**Texte à lire**.
Considéré comme une zone présentant un intérêt stratégique potentiellement vital, le Grand Nord suscite un intérêt croissant au niveau international. Le recul de la calotte glaciaire pourrait en effet ouvrir dans l’Arctique des voies de navigation jusqu’ici impraticables et donner accès à des gisements de ressources naturelles potentiellement énormes. Du coup, les pays arctiques mais également des acteurs géographiquement plus éloignés – comme la Chine et l’Union européenne – se montrent intéressés par l’évolution de la situation dans cette partie du monde. Certains craignent dès lors que le cadre juridique et institutionnel en place, qui permet actuellement de maintenir un niveau peu élevé de tension dans la région, ne soit soumis à des pressions croissantes alimentées par la concurrence pour l’obtention de  ressources naturelles et par l’attitude de la Fédération de Russie, qui cherche de plus en plus à affirmer sa présence.

Vingt-quatre parlementaires de 15 pays de l’OTAN se sont rendus au Danemark, au Groenland et en Islande du 30 août au 4 septembre afin d’évaluer les développements survenus dans la région et leurs retombées au niveau mondial. Ils ont entendu une série d’exposés et pris part à des visites qui leur ont permis d’appréhender les défis très particuliers inhérents aux conditions arctiques ainsi que les tendances environnementales et géopolitiques dont les effets se feront sentir bien au-delà des frontières du Grand Nord.

Ce déplacement en région arctique a permis aux membres de l’Assemblée de constater de visu comment la situation évolue sur le terrain et par ailleurs, de nouer, entre eux et avec des spécialistes de la question, un vaste dialogue approfondi sur la nature du rôle que l’OTAN devrait jouer, le cas échéant, dans la région. Cette visite a eu lieu alors que l’OTAN, de son côté, procédait à une révision de ses rôles et missions futurs dans le cadre de la rédaction de son nouveau Concept stratégique.

La délégation se composait de membres de la Sous-commission de l’AP-OTAN sur la coopération transatlantique en matière de défense et de sécurité et était conduite par le président de cette dernière, le sénateur Joseph A. Day (Canada). Le groupe a été rejoint par la sénatrice Jane Cordy (Canada), vice-présidente de l’Assemblée et coordinatrice spéciale pour le Grand Nord, ainsi que par David Hobbs, secrétaire général de l’AP-OTAN. Certaines parties de la visite étaient organisées conjointement avec la Commission de la défense du Parlement danois.

La délégation a entendu des exposés présentés par les forces armées danoises à Copenhague et au Commandement danois au Groenland. Elle a rencontré des parlementaires groenlandais et danois et a visité, sur la base de l’armée de l’air des Etats-Unis à Thulé, des installations radar de détection lointaine de missiles balistiques et de guidage de satellites. Elle s’est aussi rendue à Station Nord, l’installation militaire danoise la plus septentrionale implantée à moins de 600 miles du pôle Nord géographique, et a arpenté la calotte glaciaire du Groenland. Enfin, elle a rencontré des responsables islandais à Keflavik.

**Énoncé**.
Reprenez sous forme de liste le paragraphe du texte sur le Grand Nord ci-dessus qui commence par « La délégation a entendu des exposés », en gardant ses faits principaux.

**Extrait de données**.
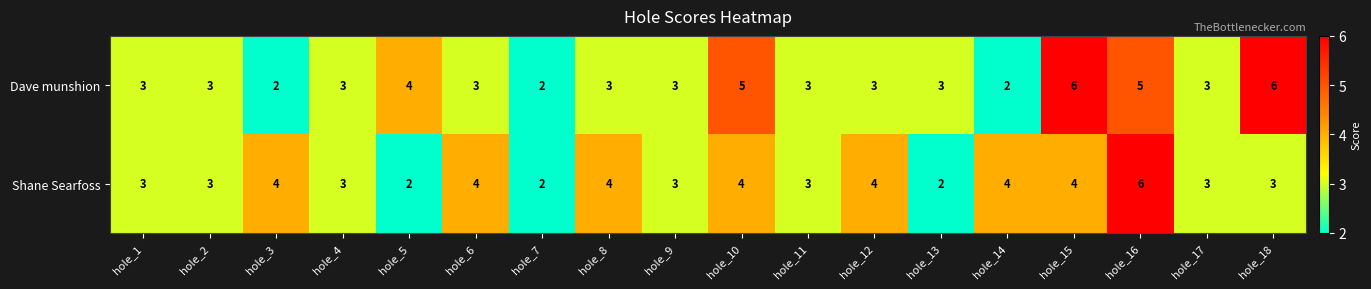

At which category is the sum across all series the highest?

hole_16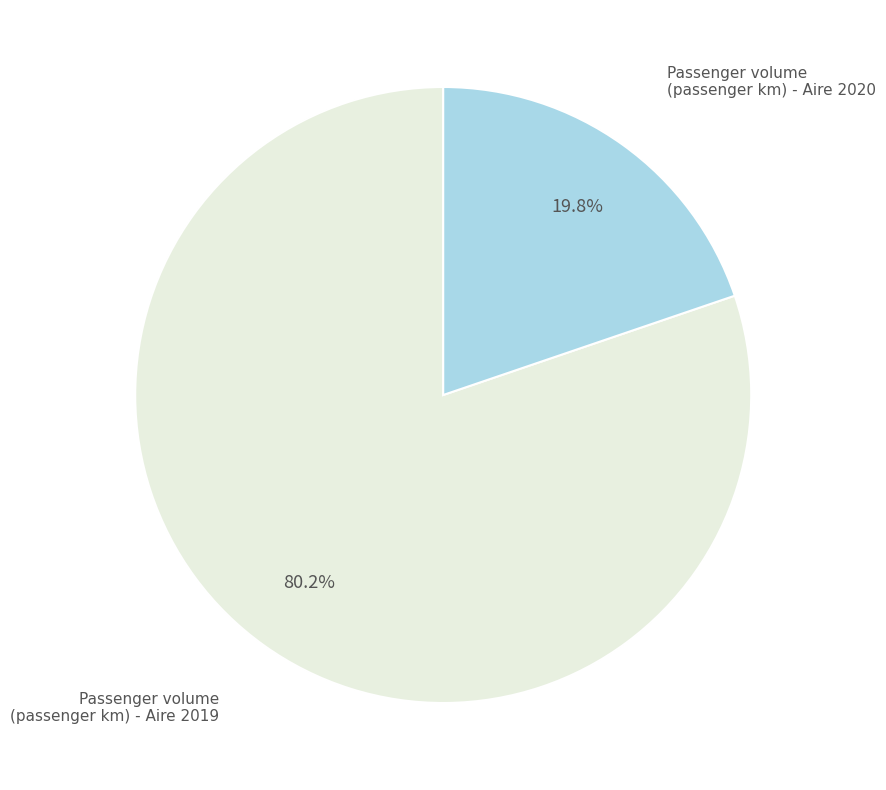

Between Passenger volume (passenger km) - Aire 2019 and Passenger volume (passenger km) - Aire 2020, which is larger?

Passenger volume (passenger km) - Aire 2019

**Réponse**.
- Exposés des forces armées danoises à Copenhague et au Commandement danois au Groenland
- Rencontre avec des parlementaires groenlandais et danois
- Visite d'installations radar de détection lointaine de missiles balistiques et de guidage de satellites, sur la base de l'armée de l'air des États-Unis à Thulé
- Déplacement à Station Nord, l'installation militaire danoise la plus septentrionale, à moins de 600 miles du pôle Nord géographique
- Marche sur la calotte glaciaire du Groenland
- Rencontre avec des responsables islandais à Keflavik